She expresses the dream of Harlem—a homogeneous locale where Black people can flourish intellectually, creatively, and socioeconomically. Because She speaks in 1928—the height of the Harlem Renaissance—the words are even more meaningful.
“AMAH: Oh, I can’t rent your ground floor. They won’t give me any insurance ‘cause I don’t have a license. And I can’t get a license until I get a cosmetician’s certificate. And I can’t get a cosmetician’s certificate until I finish this two-year course on how to do White people’s hair and make-up. I told them ain’t no White people in Harlem. I’d learn how to do work with chemical relaxers and Jheri curls. Now, I do dreadlocks. And do they teach that? Oh, no.
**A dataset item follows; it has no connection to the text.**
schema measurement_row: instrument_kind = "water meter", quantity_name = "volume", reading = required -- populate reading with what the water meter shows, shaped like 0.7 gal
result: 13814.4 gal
They’re just cracking down on people who do hair in private homes—something about lost tax revenues. I don’t kno […] want my own salon I can taste it. ‘The Lock Smiths.’”
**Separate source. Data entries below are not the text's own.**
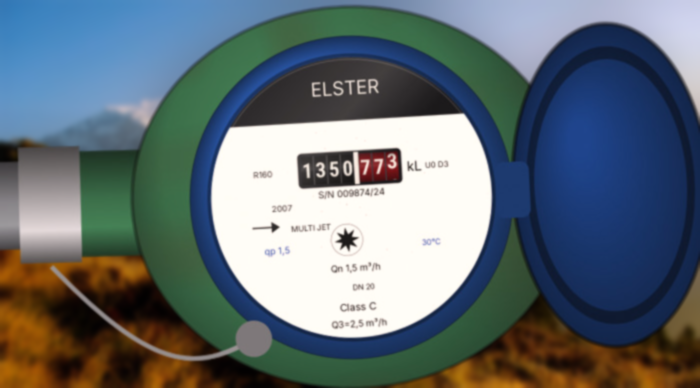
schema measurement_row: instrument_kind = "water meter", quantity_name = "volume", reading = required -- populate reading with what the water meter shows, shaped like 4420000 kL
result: 1350.773 kL
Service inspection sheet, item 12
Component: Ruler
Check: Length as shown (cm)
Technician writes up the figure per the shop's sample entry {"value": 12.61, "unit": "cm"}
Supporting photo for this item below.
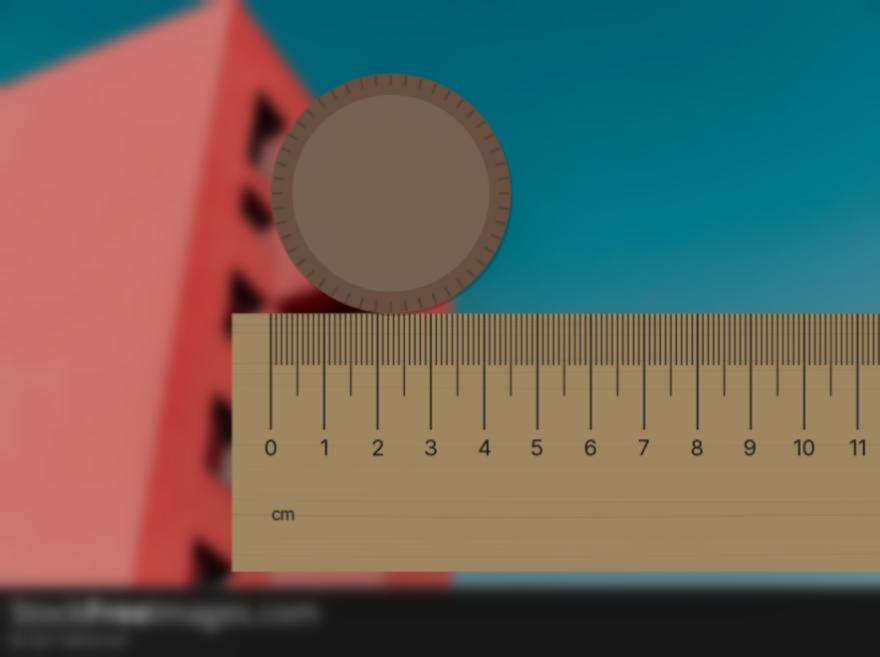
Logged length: {"value": 4.5, "unit": "cm"}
Amah speaks of her ambition of opening a hair salon in Harlem, but she is facing obstacles imposed by regulations designed and dictated by white decision-makers. Required to take irrelevant classes in white skin and hair care—services that she wouldn’t be delivering in Harlem—her dream is on hold. She opens her speech by telling Magi that she can’t rent the ground floor of the building for the salon she wants so desperately, but the meaning of this statement runs deeper: these obstacles are preventing her from gaining access to the ground floor of entrepreneurism and, by extension, economic autonomy.
“HER: They probably go to a special place though—Cleotis and Venus, Emmett. Purgatory. Venus and Cleotis fall in love, marry, but have no tools to consummate it. Must be a lot of us there walking around in purgatory without genitals.”
Billie’s 1860 precursor speaks of the enslaved people who suffered pain, humiliation, and death at the hands of white supremacy. While she tries to imagine a happier end for them in the next life, she recognizes that they have been irrevocably damaged in this one. Moreover, she sees them in Purgatory as opposed to Heaven, as this is where some branches of Christians believe expiatory purification occurs as preparation for Heaven.